#### [Your instructions]
In the entries below, find the line with "lain. Mereka meninggalkan truk" and the line with "Mereka tidak mengalami penyiksaan dan dalam". Reproduce those two lines and every line between them exactly, and nothing more.

#### [Given information]
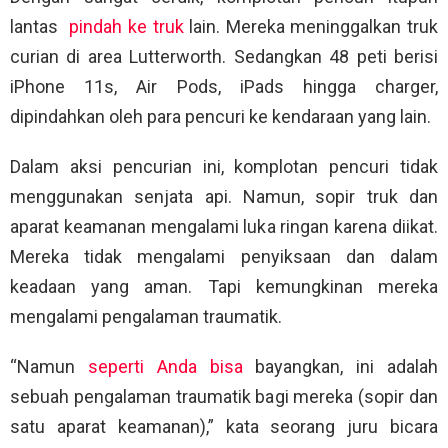
lantas
pindah ke truk
lain. Mereka meninggalkan truk
curian di area Lutterworth. Sedangkan 48 peti berisi
iPhone 11s, Air Pods, iPads hingga charger,
dipindahkan oleh para pencuri ke kendaraan yang lain.
Dalam aksi pencurian ini, komplotan pencuri tidak
menggunakan senjata api. Namun, sopir truk dan
aparat keamanan mengalami luka ringan karena diikat.
Mereka tidak mengalami penyiksaan dan dalam
keadaan yang aman. Tapi kemungkinan mereka
mengalami pengalaman traumatik.
“Namun
seperti Anda bisa
bayangkan, ini adalah
sebuah pengalaman traumatik bagi mereka (sopir dan
satu aparat keamanan),” kata seorang juru bicara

#### [Solution]
lain. Mereka meninggalkan truk
curian di area Lutterworth. Sedangkan 48 peti berisi
iPhone 11s, Air Pods, iPads hingga charger,
dipindahkan oleh para pencuri ke kendaraan yang lain.
Dalam aksi pencurian ini, komplotan pencuri tidak
menggunakan senjata api. Namun, sopir truk dan
aparat keamanan mengalami luka ringan karena diikat.
Mereka tidak mengalami penyiksaan dan dalam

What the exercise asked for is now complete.